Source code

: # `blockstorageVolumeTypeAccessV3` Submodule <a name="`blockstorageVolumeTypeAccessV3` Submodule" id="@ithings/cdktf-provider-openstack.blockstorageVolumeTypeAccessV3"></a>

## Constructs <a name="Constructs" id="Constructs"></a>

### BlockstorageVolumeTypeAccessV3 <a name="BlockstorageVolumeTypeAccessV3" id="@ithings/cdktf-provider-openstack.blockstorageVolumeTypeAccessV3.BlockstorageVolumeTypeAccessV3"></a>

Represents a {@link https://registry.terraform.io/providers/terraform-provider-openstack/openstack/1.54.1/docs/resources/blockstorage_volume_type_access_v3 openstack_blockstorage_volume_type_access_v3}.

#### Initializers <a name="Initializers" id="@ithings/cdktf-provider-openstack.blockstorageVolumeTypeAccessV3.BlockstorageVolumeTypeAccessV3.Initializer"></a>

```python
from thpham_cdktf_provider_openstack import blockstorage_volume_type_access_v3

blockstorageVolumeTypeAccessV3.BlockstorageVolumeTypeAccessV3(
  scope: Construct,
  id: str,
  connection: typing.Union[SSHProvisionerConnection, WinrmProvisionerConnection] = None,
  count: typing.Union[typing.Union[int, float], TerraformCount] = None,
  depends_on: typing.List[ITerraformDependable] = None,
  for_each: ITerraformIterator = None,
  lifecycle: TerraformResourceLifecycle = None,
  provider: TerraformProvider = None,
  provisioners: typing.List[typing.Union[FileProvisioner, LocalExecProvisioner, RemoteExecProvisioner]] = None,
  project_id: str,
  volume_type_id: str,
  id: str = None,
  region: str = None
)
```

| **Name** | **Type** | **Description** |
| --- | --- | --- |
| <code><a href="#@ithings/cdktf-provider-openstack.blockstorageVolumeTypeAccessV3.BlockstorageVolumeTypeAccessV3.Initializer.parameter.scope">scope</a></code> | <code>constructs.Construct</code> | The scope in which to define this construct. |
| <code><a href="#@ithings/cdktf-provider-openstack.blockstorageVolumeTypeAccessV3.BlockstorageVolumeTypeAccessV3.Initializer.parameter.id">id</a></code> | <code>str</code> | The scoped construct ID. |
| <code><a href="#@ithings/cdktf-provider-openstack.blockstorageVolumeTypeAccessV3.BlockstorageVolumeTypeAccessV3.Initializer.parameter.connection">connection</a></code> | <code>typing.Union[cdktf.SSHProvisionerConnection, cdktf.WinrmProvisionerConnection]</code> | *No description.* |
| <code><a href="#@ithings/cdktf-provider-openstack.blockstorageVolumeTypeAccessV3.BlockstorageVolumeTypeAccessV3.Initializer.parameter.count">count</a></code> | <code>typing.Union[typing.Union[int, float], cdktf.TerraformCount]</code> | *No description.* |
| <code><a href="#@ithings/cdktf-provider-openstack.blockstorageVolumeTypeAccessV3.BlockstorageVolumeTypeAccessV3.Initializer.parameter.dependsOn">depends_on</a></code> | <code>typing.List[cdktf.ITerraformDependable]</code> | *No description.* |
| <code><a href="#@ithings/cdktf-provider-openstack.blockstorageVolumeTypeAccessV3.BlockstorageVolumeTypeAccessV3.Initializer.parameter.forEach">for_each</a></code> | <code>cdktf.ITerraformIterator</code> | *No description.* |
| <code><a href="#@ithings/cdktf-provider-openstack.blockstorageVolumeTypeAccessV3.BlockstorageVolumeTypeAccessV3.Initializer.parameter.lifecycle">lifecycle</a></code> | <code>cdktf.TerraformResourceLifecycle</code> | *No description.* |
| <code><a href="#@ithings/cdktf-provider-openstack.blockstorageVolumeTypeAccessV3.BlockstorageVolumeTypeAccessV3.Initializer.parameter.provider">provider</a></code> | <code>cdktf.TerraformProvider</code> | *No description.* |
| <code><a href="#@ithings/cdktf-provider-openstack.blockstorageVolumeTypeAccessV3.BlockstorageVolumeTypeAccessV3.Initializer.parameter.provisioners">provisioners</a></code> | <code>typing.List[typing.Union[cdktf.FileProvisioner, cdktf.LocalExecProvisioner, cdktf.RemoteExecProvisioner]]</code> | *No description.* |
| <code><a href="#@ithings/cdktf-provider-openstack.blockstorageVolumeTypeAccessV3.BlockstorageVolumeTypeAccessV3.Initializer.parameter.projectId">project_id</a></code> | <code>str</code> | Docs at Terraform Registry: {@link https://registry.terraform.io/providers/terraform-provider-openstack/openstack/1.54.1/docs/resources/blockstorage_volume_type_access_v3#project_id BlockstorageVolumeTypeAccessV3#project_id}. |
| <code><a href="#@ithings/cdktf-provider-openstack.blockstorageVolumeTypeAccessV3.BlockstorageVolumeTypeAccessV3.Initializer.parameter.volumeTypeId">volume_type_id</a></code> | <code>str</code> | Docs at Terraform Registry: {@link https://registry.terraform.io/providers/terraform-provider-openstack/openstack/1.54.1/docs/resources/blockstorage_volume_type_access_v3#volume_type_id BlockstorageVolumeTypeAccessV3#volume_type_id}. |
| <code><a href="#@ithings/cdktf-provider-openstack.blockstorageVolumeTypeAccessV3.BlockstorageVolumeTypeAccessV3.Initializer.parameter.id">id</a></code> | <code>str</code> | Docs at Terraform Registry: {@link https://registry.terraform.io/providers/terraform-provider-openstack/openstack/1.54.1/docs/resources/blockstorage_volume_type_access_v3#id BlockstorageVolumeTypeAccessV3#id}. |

* * *

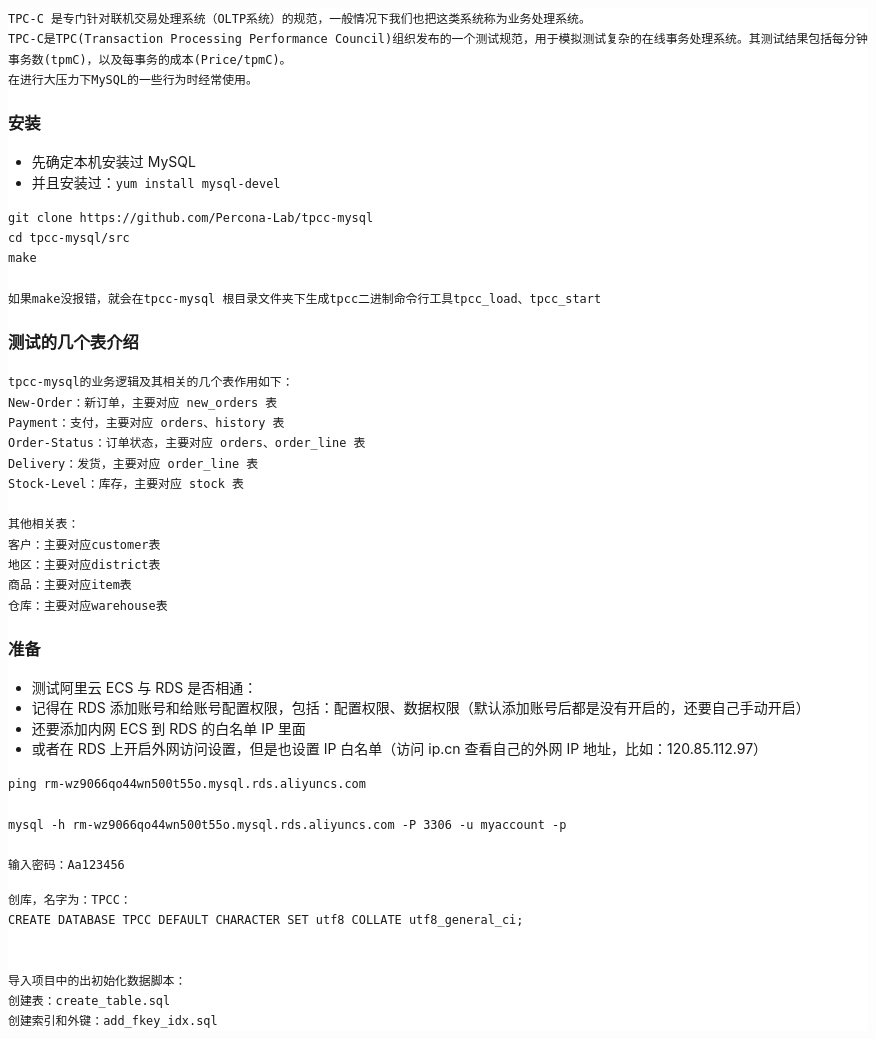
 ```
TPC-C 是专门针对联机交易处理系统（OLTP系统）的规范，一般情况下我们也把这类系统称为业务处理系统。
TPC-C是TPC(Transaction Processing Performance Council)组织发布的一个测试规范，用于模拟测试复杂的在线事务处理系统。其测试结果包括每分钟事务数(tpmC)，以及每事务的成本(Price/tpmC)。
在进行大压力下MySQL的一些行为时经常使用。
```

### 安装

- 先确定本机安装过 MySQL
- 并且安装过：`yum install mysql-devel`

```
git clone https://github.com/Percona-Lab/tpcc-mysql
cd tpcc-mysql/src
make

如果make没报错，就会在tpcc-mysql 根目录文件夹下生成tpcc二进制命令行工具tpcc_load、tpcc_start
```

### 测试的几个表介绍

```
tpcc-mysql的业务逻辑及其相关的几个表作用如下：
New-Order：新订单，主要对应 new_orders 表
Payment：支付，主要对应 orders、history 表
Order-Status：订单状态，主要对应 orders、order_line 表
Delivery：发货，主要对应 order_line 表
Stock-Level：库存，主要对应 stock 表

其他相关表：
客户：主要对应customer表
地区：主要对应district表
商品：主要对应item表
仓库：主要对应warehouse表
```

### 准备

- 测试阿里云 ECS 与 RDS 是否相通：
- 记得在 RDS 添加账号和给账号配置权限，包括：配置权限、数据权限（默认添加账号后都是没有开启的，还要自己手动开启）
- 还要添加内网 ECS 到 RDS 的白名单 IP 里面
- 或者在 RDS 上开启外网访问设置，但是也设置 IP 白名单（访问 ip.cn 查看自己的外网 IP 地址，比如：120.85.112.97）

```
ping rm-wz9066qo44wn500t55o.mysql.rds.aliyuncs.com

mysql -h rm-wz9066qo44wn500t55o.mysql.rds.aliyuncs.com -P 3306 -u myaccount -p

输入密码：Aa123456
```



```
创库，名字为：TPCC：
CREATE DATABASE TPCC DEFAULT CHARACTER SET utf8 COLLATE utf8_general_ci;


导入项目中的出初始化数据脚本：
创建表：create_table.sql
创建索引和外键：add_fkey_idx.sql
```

* _WHAT THE TASK REQUIRES_
Filter on the word "ITerraformDependable": copy each matching line from the entries above.

* _ANSWER FOR THIS EXERCISE_
  depends_on: typing.List[ITerraformDependable] = None,
| <code><a href="#@ithings/cdktf-provider-openstack.blockstorageVolumeTypeAccessV3.BlockstorageVolumeTypeAccessV3.Initializer.parameter.dependsOn">depends_on</a></code> | <code>typing.List[cdktf.ITerraformDependable]</code> | *No description.* |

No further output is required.